> Task item
Only the lines below from the one containing "640, 480, 3" to the one containing "The voxel values" should be repeated, both included and unchanged.

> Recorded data

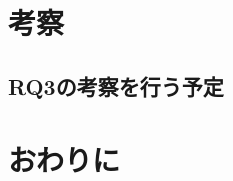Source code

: \documentclass[T,J]{fose} %
\begin{document}
\section{考察}\label{sec:discussion}

\subsection{RQ3の考察を行う予定}




\section{おわりに}\label{sec:conclusion}




\end{document}
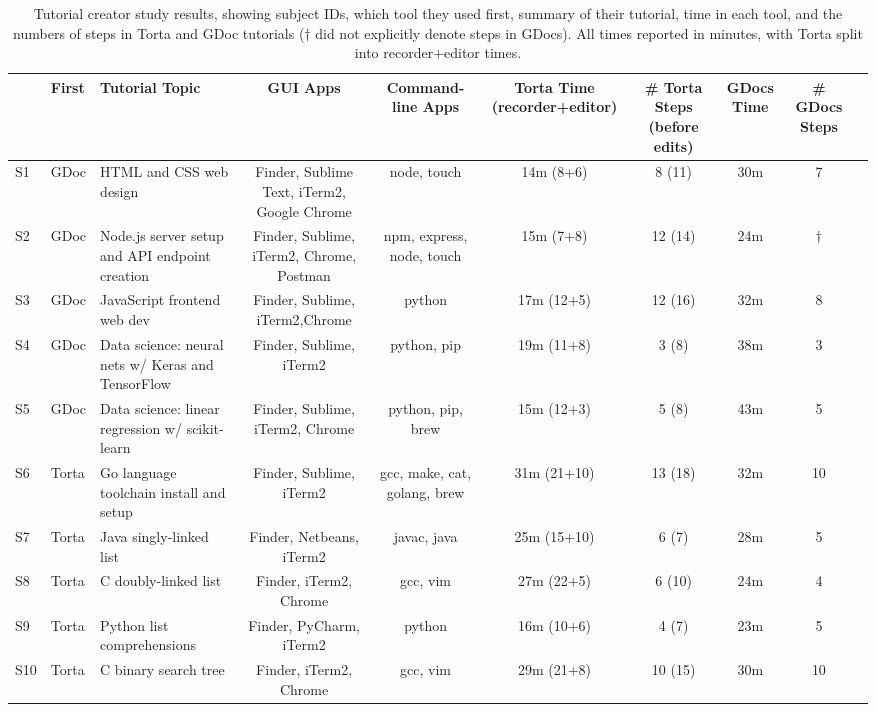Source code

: \begin{table*}[h]
\small
\centering
\begin{tabulary}{\textwidth}{@{}LLLCCCCCCC@{}}
& First & Tutorial Topic & GUI Apps & Command-line Apps & Torta Time (recorder+editor) & \# Torta Steps (before edits) & GDocs Time & \# GDocs Steps \\
\hline
S1  & GDoc & HTML and CSS web design & Finder, Sublime Text, iTerm2, Google Chrome & node, touch & 14m (8+6) & 8 (11) & 30m & 7 \\
\hline
S2  & GDoc & Node.js server setup and API endpoint creation & Finder, Sublime, iTerm2, Chrome, Postman & npm, express, node, touch & 15m (7+8) & 12 (14) & 24m & $\dagger$ \\
\hline
S3  & GDoc & JavaScript frontend web dev & Finder, Sublime, iTerm2,Chrome & python & 17m (12+5) & 12 (16) & 32m & 8 \\
\hline
S4  & GDoc & Data science: neural nets w/ Keras and TensorFlow & Finder, Sublime, iTerm2 & python, pip & 19m (11+8) & 3 (8) & 38m & 3 \\
\hline
S5  & GDoc & Data science: linear regression w/ scikit-learn & Finder, Sublime, iTerm2, Chrome & python, pip, brew & 15m (12+3) & 5 (8) & 43m & 5 \\
\hline
S6  & Torta & Go language toolchain install and setup & Finder, Sublime, iTerm2 & gcc, make, cat, golang, brew & 31m (21+10) & 13 (18) & 32m & 10 \\
\hline
S7  & Torta & Java singly-linked list & Finder, Netbeans, iTerm2 & javac, java & 25m (15+10) & 6 (7) & 28m & 5 \\
\hline
S8  & Torta & C doubly-linked list & Finder, iTerm2, Chrome & gcc, vim & 27m (22+5) & 6 (10) & 24m & 4 \\
\hline
S9  & Torta & Python list comprehensions & Finder, PyCharm, iTerm2 & python & 16m (10+6) & 4 (7) & 23m & 5 \\
\hline
S10 & Torta & C binary search tree & Finder, iTerm2, Chrome & gcc, vim & 29m (21+8) & 10 (15) & 30m & 10 \\

\end{tabulary}

\caption{Tutorial creator study results, showing subject IDs, which tool they used first, summary of their tutorial, time in each tool, and the numbers of steps in Torta and GDoc tutorials ($\dagger$ did not explicitly denote steps in GDocs). All times reported in minutes, with Torta split into recorder+editor times.}

\vspace{-1em} %
\label{tab:creator-study}
\end{table*}

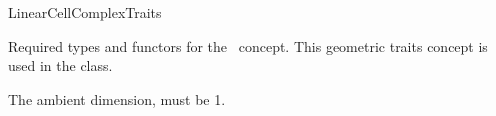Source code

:\ccRefPageBegin

\begin{ccRefConcept}{LinearCellComplexTraits}

Required types and functors for the \ccRefName\ concept. This
geometric traits concept is used in the 
class.  



\ccConstants
{}
{The ambient dimension, must be \mygt{}1.}

\ccTypes


\ccGlue
{}
\ccGlue
{}



\end{ccRefConcept}
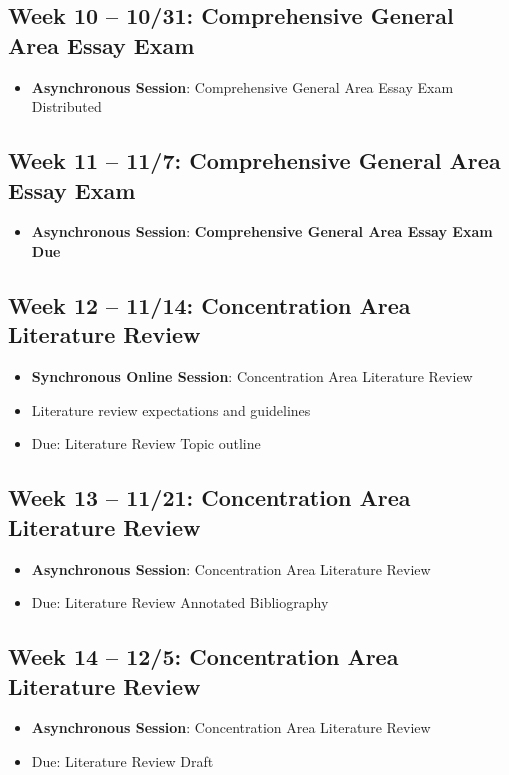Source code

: \documentclass[12pt, letterpaper]{article}
\begin{document}
\subsection*{Week 10 -- 10/31: Comprehensive General Area Essay Exam}
\begin{itemize}
    \item \textbf{Asynchronous Session}: Comprehensive General Area Essay Exam Distributed
\end{itemize}   

\subsection*{Week 11 -- 11/7: Comprehensive General Area Essay Exam}
\begin{itemize}
    \item \textbf{Asynchronous Session}: \textbf{Comprehensive General Area Essay Exam Due}
\end{itemize}

\subsection*{Week 12 -- 11/14: Concentration Area Literature Review}
\begin{itemize}
    \item \textbf{Synchronous Online Session}: Concentration Area Literature Review
    \item Literature review expectations and guidelines
    \item Due: Literature Review Topic outline
\end{itemize}

\subsection*{Week 13 -- 11/21: Concentration Area Literature Review}
\begin{itemize}
    \item \textbf{Asynchronous Session}: Concentration Area Literature Review
    \item Due: Literature Review Annotated Bibliography
\end{itemize}

\subsection*{Week 14 -- 12/5: Concentration Area Literature Review}
\begin{itemize}
    \item \textbf{Asynchronous Session}: Concentration Area Literature Review
    \item Due: Literature Review Draft
\end{itemize}
\end{document}
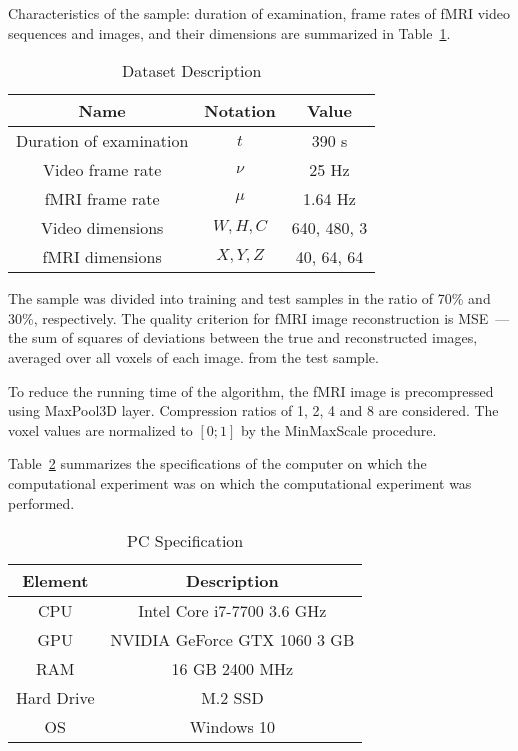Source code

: \documentclass{article}
\begin{document}
Characteristics of the sample: duration of examination,
frame rates of fMRI video sequences and images, and their dimensions are summarized in Table~\ref{table:sample}.

\begin{table}[h!]
	\centering
	\caption{Dataset Description}
	\begin{tabular}{|c|c|c|}
		\hline
		Name                       & Notation & Value             \\
		\hline \hline
		Duration of examination & $t$         & 390 s                \\ \hline
		Video frame rate           & $\nu$       & 25 Hz   \\ \hline
		fMRI frame rate           & $\mu$       & 1.64 Hz \\ \hline
		Video dimensions        & $W, H, C$   & 640, 480, 3          \\ \hline
		fMRI dimensions             & $X, Y, Z$   & 40, 64, 64           \\ \hline
	\end{tabular}
	\label{table:sample}
\end{table}

The sample was divided into training and test samples in the ratio of 70\% and 30\%, respectively.
The quality criterion for fMRI image reconstruction is MSE~--- the sum of squares of deviations
between the true and reconstructed images, averaged over all voxels of each image.
from the test sample.

To reduce the running time of the algorithm, the fMRI image is precompressed
using MaxPool3D layer. Compression ratios of 1, 2, 4 and 8 are considered.
The voxel values are normalized to $[0; 1]$ by the MinMaxScale procedure.

Table~\ref{table:pc} summarizes the specifications of the computer on which the computational experiment was
on which the computational experiment was performed.

\begin{table}[h!]
	\centering
	\caption{PC Specification}
	\begin{tabular}{|c|c|}
		\hline
		Element & Description \\
		\hline \hline
		CPU & Intel Core i7-7700 3.6 GHz \\ \hline
		GPU & NVIDIA GeForce GTX 1060 3 GB \\ \hline
		RAM & 16 GB 2400 MHz \\ \hline
		Hard Drive & M.2 SSD \\ \hline
		OS & Windows 10 \\ \hline
	\end{tabular}
	\label{table:pc}
\end{table}
\end{document}
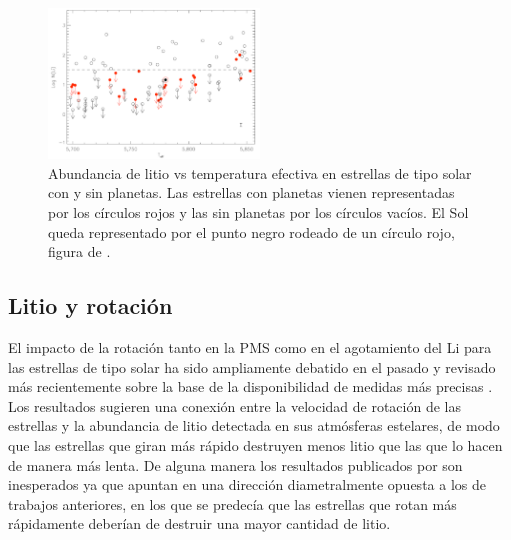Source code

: \begin{figure}
	\centering
	\includegraphics[width=0.5\textwidth]{img/tesis/li_abundances_planets.pdf}
	\caption{Abundancia de litio vs temperatura efectiva en estrellas de tipo solar con y sin planetas. Las estrellas con planetas vienen representadas por los círculos rojos y las sin planetas por los círculos vacíos. El Sol queda representado por el punto negro rodeado de un círculo rojo, figura de \cite{Israelian2009}.}
	\label{fig:li_abundances_planets}
\end{figure}


\subsection{Litio y rotación}
El impacto de la rotación tanto en la PMS como en el agotamiento del Li para las estrellas de tipo solar ha sido ampliamente debatido en el pasado \citep{Pinsonneault1997,Jeffries2004,Somers2014} y revisado más recientemente sobre la base de la disponibilidad de medidas más precisas \citep{Bouvier2016}. Los resultados sugieren una conexión entre la velocidad de rotación de las estrellas y la abundancia de litio detectada en sus atmósferas estelares, de modo que las estrellas que giran más rápido destruyen menos litio que las que lo hacen de manera más lenta. De alguna manera los resultados publicados por \cite{Bouvier2016} son inesperados ya que apuntan en una dirección diametralmente opuesta a los de trabajos anteriores, en los que se predecía que las estrellas que rotan más rápidamente deberían de destruir una mayor cantidad de litio.\par 

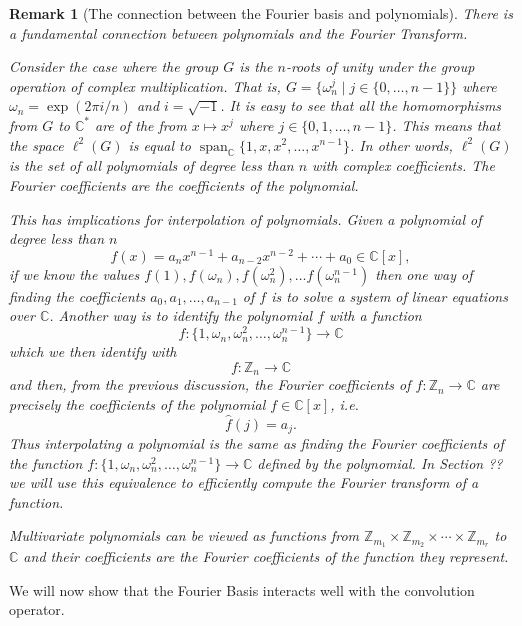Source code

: \documentclass[12pt]{article}
\newtheorem{Remark}{Remark}
\newcommand{\noit}{\operatorname}
\newcommand{\Z}{\mathbb{Z}}
\newcommand{\C}{\mathbb{C}}
\newcommand{\Zm}{\Z_{m_1}\times \Z_{m_2} \times \cdots \times \Z_{m_r}}
\begin{document}
\begin{Remark}[The connection between the Fourier basis and polynomials]
    There is a fundamental connection between polynomials and the Fourier Transform.

    Consider the case where the group $G$ is the $n$-roots of unity under the group operation of complex multiplication.
    That is, $G = \{\omega_n^j\mid j\in \{0, \dots , n-1\}\}$ where $\omega_n = \exp(2\pi i /n)$ and $i=\sqrt{-1}$.
    It is easy to see that all the homomorphisms from $G$ to $\C^*$ are of the from $x\mapsto x^j$ where $j\in \{0, 1, \dots , n-1\}$.
    This means that the space $\ell^2(G)$ is equal to $\noit{span}_{\C}\{1, x, x^2, \dots , x^{n-1}\}$.
    In other words, $\ell^2(G)$ is the set of all polynomials of degree less than $n$ with complex coefficients.
    The Fourier coefficients are the coefficients of the polynomial.

    This has implications for interpolation of polynomials.
    Given a polynomial of degree less than $n$
    \[
        f(x) = a_nx^{n-1} + a_{n-2}x^{n-2} + \cdots + a_0 \in \C[x],
    \]
    if we know the values $f(1), f(\omega_n), f(\omega_n^2), \dots f(\omega_n^{n-1})$ then one way of finding the coefficients $a_0, a_1, \dots , a_{n-1}$ of $f$ is to solve a system of linear equations over $\C$.
    Another way is to identify the polynomial $f$ with a function
    \[
        f:\{1, \omega_n, \omega_n^2, \dots , \omega_n^{n-1}\} \to \C
    \]
    which we then identify with
    \[
        f:\Z_n \to \C
    \]
    and then, from the previous discussion, the Fourier coefficients of $f:\Z_n \to \C$ are precisely the coefficients of the polynomial $f\in \C[x]$, i.e.
    \[
        \widehat{f}(j) = a_j.
    \]
    Thus interpolating a polynomial is the same as finding the Fourier coefficients of the function $f:\{1, \omega_n, \omega_n^2, \dots, \omega_n^{n-1} \} \to \C$ defined by the polynomial.
    In Section ?? we will use this equivalence to efficiently compute the Fourier transform of a function.

    Multivariate polynomials can be viewed as functions from $\Zm$ to $\C$ and their coefficients are the Fourier coefficients of the function they represent.
\end{Remark}

We will now show that the Fourier Basis interacts well with the convolution operator.
\end{document}
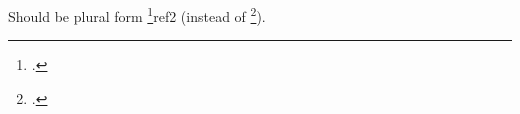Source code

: \documentclass{article}
\begin{document}
Should be plural form \footcite{ref1}{ref2}
(instead of \footcites{ref1}{ref2}).
\end{document}
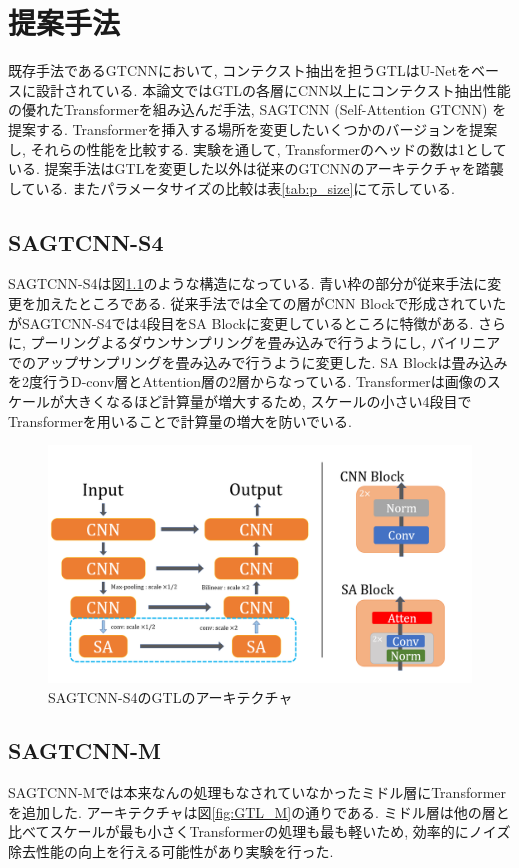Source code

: \chapter{提案手法}
既存手法であるGTCNNにおいて, コンテクスト抽出を担うGTLはU-Netをベースに設計されている. 本論文ではGTLの各層にCNN以上にコンテクスト抽出性能の優れたTransformerを組み込んだ手法, SAGTCNN (Self-Attention GTCNN) を提案する. Transformerを挿入する場所を変更したいくつかのバージョンを提案し, それらの性能を比較する. 実験を通して, Transformerのヘッドの数は1としている. 提案手法はGTLを変更した以外は従来のGTCNNのアーキテクチャを踏襲している. またパラメータサイズの比較は表\ref{tab:p_size}にて示している.

\section{SAGTCNN-S4}
SAGTCNN-S4は図\ref{fig:GTL_S4}のような構造になっている. 青い枠の部分が従来手法に変更を加えたところである. 従来手法では全ての層がCNN Blockで形成されていたがSAGTCNN-S4では4段目をSA Blockに変更しているところに特徴がある. さらに, プーリングよるダウンサンプリングを畳み込みで行うようにし, バイリニアでのアップサンプリングを畳み込みで行うように変更した. SA Blockは畳み込みを2度行うD-conv層とAttention層の2層からなっている. Transformerは画像のスケールが大きくなるほど計算量が増大するため, スケールの小さい4段目でTransformerを用いることで計算量の増大を防いでいる. 

\begin{figure}[htbp]
\centering
\includegraphics[scale=0.4]{figures/GTL_TS4.png}
\caption{SAGTCNN-S4のGTLのアーキテクチャ　\label{fig:GTL_S4}}
\end{figure}

\newpage
\section{SAGTCNN-M}
SAGTCNN-Mでは本来なんの処理もなされていなかったミドル層にTransformerを追加した. アーキテクチャは図\ref{fig:GTL_M}の通りである. ミドル層は他の層と比べてスケールが最も小さくTransformerの処理も最も軽いため, 効率的にノイズ除去性能の向上を行える可能性があり実験を行った.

> Answer box
		Video dimensions        & $W, H, C$   & 640, 480, 3          \\ \hline
		fMRI dimensions             & $X, Y, Z$   & 40, 64, 64           \\ \hline
	\end{tabular}
	\label{table:sample}
\end{table}

The sample was divided into training and test samples in the ratio of 70\% and 30\%, respectively.
The quality criterion for fMRI image reconstruction is MSE~--- the sum of squares of deviations
between the true and reconstructed images, averaged over all voxels of each image.
from the test sample.

To reduce the running time of the algorithm, the fMRI image is precompressed
using MaxPool3D layer. Compression ratios of 1, 2, 4 and 8 are considered.
The voxel values are normalized to $[0; 1]$ by the MinMaxScale procedure.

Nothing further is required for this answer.